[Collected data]
────────────────────────────────────────

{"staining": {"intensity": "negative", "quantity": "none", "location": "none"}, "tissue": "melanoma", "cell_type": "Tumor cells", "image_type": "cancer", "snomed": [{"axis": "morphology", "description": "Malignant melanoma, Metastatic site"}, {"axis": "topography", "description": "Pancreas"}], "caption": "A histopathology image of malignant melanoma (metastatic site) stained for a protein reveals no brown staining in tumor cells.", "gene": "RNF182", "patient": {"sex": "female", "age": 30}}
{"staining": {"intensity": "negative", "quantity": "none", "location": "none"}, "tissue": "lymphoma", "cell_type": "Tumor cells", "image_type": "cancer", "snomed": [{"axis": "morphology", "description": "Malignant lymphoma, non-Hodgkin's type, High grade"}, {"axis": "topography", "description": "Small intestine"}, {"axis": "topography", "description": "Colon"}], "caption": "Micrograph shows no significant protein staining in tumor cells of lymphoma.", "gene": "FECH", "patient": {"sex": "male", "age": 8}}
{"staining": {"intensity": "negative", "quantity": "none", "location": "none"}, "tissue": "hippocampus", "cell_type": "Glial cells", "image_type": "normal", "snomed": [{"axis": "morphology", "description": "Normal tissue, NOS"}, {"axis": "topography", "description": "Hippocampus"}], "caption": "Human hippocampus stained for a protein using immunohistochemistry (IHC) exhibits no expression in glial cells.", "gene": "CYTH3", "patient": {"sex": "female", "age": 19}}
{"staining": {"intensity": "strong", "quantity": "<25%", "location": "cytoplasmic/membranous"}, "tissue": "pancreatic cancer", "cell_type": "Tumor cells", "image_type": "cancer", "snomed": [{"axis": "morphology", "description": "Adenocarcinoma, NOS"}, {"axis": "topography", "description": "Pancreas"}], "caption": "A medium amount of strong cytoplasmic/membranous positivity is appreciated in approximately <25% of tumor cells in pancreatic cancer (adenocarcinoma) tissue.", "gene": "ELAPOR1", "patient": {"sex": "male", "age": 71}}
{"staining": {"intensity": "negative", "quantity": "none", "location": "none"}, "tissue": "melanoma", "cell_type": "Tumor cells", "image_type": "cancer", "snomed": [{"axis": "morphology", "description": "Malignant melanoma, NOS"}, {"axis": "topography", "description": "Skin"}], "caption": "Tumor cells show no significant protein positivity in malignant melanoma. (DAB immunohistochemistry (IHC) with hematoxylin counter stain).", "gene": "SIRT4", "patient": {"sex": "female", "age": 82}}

────────────────────────────────────────

Each entry above needs to be duplicated verbatim.

{"staining": {"intensity": "negative", "quantity": "none", "location": "none"}, "tissue": "melanoma", "cell_type": "Tumor cells", "image_type": "cancer", "snomed": [{"axis": "morphology", "description": "Malignant melanoma, Metastatic site"}, {"axis": "topography", "description": "Pancreas"}], "caption": "A histopathology image of malignant melanoma (metastatic site) stained for a protein reveals no brown staining in tumor cells.", "gene": "RNF182", "patient": {"sex": "female", "age": 30}}
{"staining": {"intensity": "negative", "quantity": "none", "location": "none"}, "tissue": "lymphoma", "cell_type": "Tumor cells", "image_type": "cancer", "snomed": [{"axis": "morphology", "description": "Malignant lymphoma, non-Hodgkin's type, High grade"}, {"axis": "topography", "description": "Small intestine"}, {"axis": "topography", "description": "Colon"}], "caption": "Micrograph shows no significant protein staining in tumor cells of lymphoma.", "gene": "FECH", "patient": {"sex": "male", "age": 8}}
{"staining": {"intensity": "negative", "quantity": "none", "location": "none"}, "tissue": "hippocampus", "cell_type": "Glial cells", "image_type": "normal", "snomed": [{"axis": "morphology", "description": "Normal tissue, NOS"}, {"axis": "topography", "description": "Hippocampus"}], "caption": "Human hippocampus stained for a protein using immunohistochemistry (IHC) exhibits no expression in glial cells.", "gene": "CYTH3", "patient": {"sex": "female", "age": 19}}
{"staining": {"intensity": "strong", "quantity": "<25%", "location": "cytoplasmic/membranous"}, "tissue": "pancreatic cancer", "cell_type": "Tumor cells", "image_type": "cancer", "snomed": [{"axis": "morphology", "description": "Adenocarcinoma, NOS"}, {"axis": "topography", "description": "Pancreas"}], "caption": "A medium amount of strong cytoplasmic/membranous positivity is appreciated in approximately <25% of tumor cells in pancreatic cancer (adenocarcinoma) tissue.", "gene": "ELAPOR1", "patient": {"sex": "male", "age": 71}}
{"staining": {"intensity": "negative", "quantity": "none", "location": "none"}, "tissue": "melanoma", "cell_type": "Tumor cells", "image_type": "cancer", "snomed": [{"axis": "morphology", "description": "Malignant melanoma, NOS"}, {"axis": "topography", "description": "Skin"}], "caption": "Tumor cells show no significant protein positivity in malignant melanoma. (DAB immunohistochemistry (IHC) with hematoxylin counter stain).", "gene": "SIRT4", "patient": {"sex": "female", "age": 82}}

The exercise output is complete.